I think I’m one of the few people other than those who
pursue it as a career, who took not one, not two but THREE statistics classes
in college.
Whether it be sports, business, professional services or
some other arcane arena, I file fact and figures away for future reference,
which usually manifests itself in columns such as these or CPE presentations.
Other numericals such as batting averages or yards per
pass attempt are best left for backyard barbecues or cocktail parties.
So as you can imagine, I got a minor thrill when the
AICPA recently released its quadrennial succession survey, an amalgamation of
several hundred slides citing responses from both sole practitioners and
multi-owner firms on a variety of succession-related topics.
In addition to the usual shocking number of firms and
sole owners who have no succession plans or practice continuation agreements in
place, there was one slide buried far deep (#121 to be exact) which showed just
how many firms are now transitioning from the old-school tradition of “eat what
you kill” silo model of operations where each partner operates autonomously to
a one firm model philosophy where the stakeholders are accountable for their
portion of the firm-wide goals.
There are several reasons behind the rapid ushering of
this business model, easier client transition during any succession plan being
chief among them. It also helps eliminate what we call the “Lone Ranger”

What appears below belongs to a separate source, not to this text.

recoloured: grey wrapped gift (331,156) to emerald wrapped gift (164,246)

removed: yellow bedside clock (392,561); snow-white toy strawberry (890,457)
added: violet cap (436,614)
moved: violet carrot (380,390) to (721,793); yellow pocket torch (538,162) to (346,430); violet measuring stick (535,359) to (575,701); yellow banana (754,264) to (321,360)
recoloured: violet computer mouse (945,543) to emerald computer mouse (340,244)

mentality – specifically among the older partners who tend to guard their
individual books like the Secret Service during a Presidential inauguration.

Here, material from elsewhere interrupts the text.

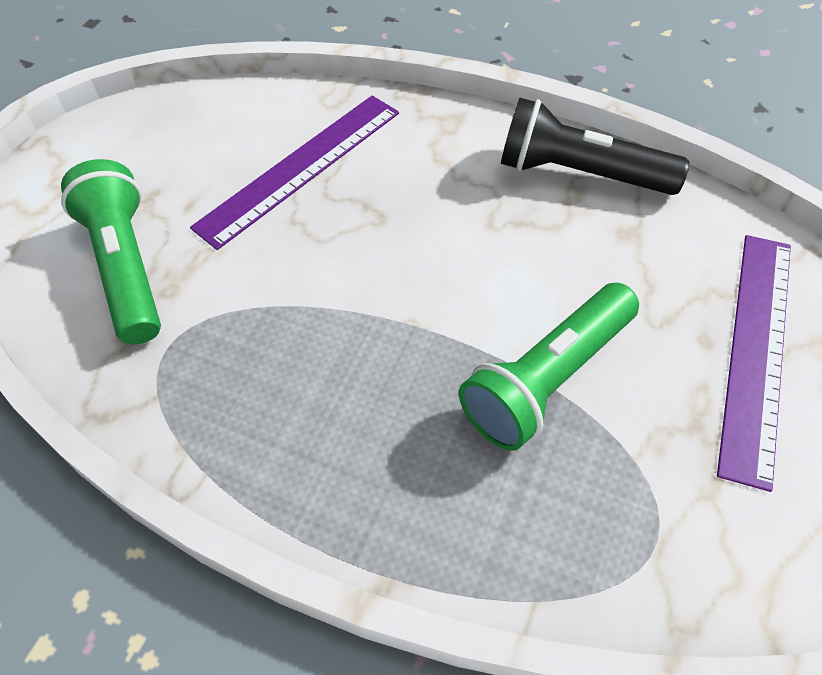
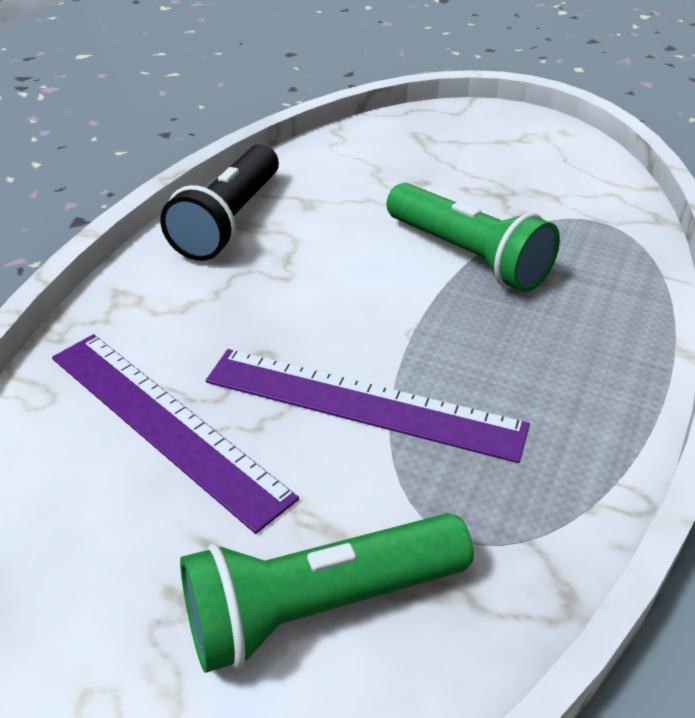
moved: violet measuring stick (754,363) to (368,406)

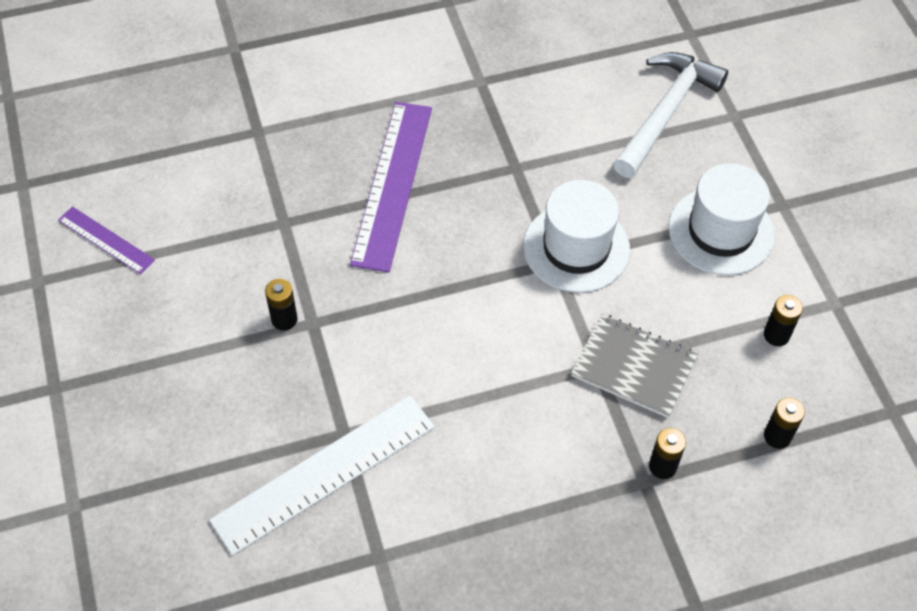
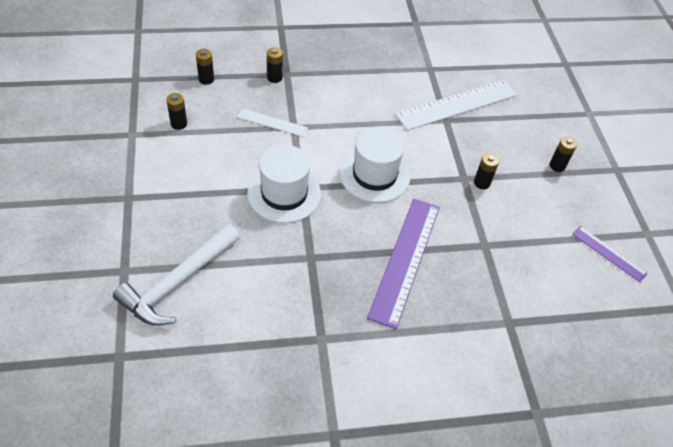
added: jet-black power cell (563,154)
moved: snow-white top hat (721,219) to (374,165)
replaced: grey notebook (634,366) to snow-white measuring stick (272,122)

So that being said, according to the AICPA the size and
percentage of the firms moving away from the BOB model plays out thusly:
- From 1-8 FTEs (full time equivalents) 22 percent
- 8-16 FTEs – 36 percent
- 16-26 FTEs – 53 percent
- 26-51 FTEs – 61 percent
- 51-101 FTEs – 47 percent
- 101-201 FTEs – 76 percent
- 201-plus FTEs – 62 percent
The “One Firm”
culture also tends to be more Democratic in terms of governance – i.e “one
partner, one vote,” while governance in an EWYK firm is almost always based on
equity. It also is fairer in terms of
compensation – particularly those who don’t have a book such as the quality
control person.
Mark Twain was
fond of saying “there are lies, damn lies and statistics.”
So whether the
old guard likes it or not, the transformation is here and
here to stay – statistically or otherwise.